Speaker
Description
Despite intensive research, some fundamental properties of the most luminous particle accelerators and transients like AGNs, GRBs, etc. are unknown. Location and mechanisms of particle acceleration, connection to flaring and quiescent states, leptonic vs hadronic emission are open questions. Complexity of environments and processes make it hard to disentangle different scenarios. This suggests complementing conventional observables like the broadband spectrum with novel statistical observables like power spectral density (PSD) and the flux probability distribution (PDF) extracted from
lightcurves, high and low energy polarisation, etc.

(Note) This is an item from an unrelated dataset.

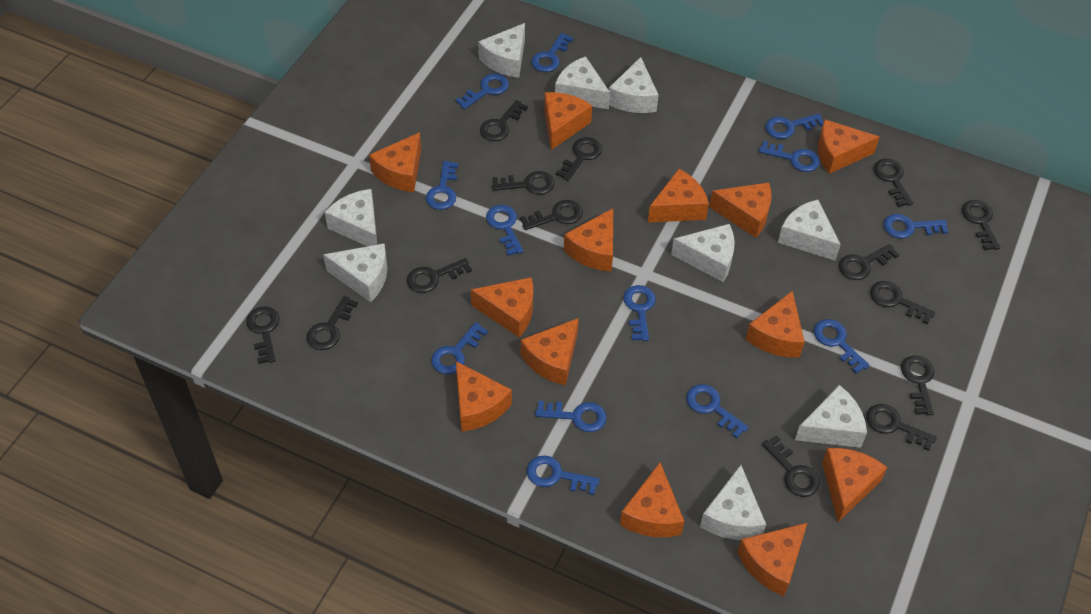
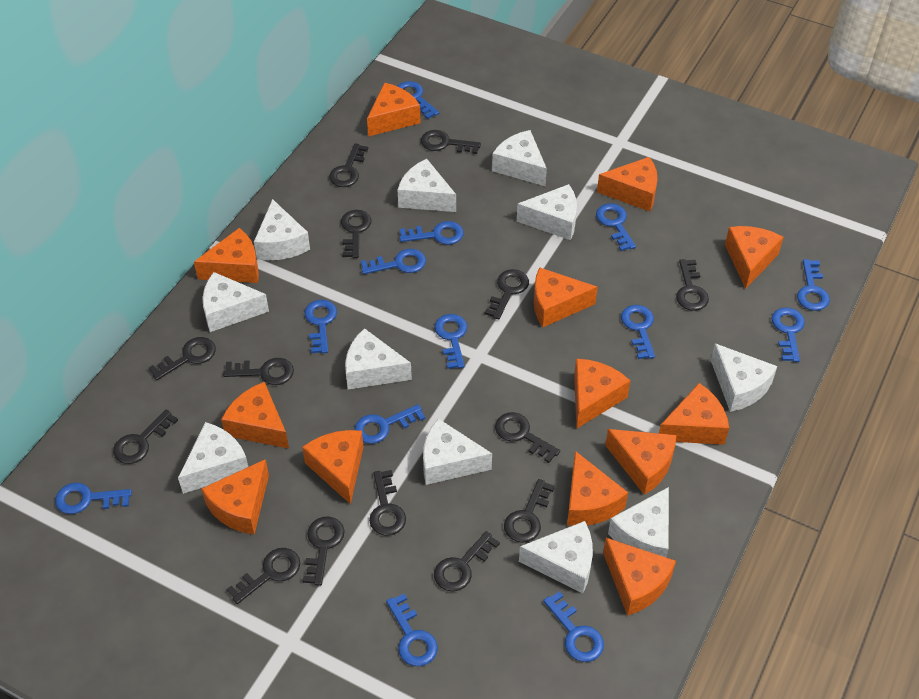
white cheese: 9 -> 11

While the PSD encodes the temporal structure of dynamical processes, particle acceleration and radiation and observing cadence, the PDF encodes the fundamental form of the emission processes (additive vs multiplicative). Polarised emission provides independent constraints on region geometry, magnetic fields, scattering processes, etc. to those from the above observables. These observables and related methods are also relevant for population studies. For e.g., time series methods used to compute the PSD, can also be used to estimate transient detection probability and resultant changes in source flux distribution, $\frac{dN}{dF}$. A detailed theoretical framework capable of predicting these statistical observables from first principles in these sources is currently in nascency. Finally, they are complementary and potentially crucial crosschecks to neutrino and gravitational wave observations
in the multi-messenger era. In this presentation, I demonstrate the
potential of using such novel observables and related methods to probe physics of individual particle accelerators and the population at large by applying it to prominent blazars like Mrk 421, BL Lac, PKS 2155, etc.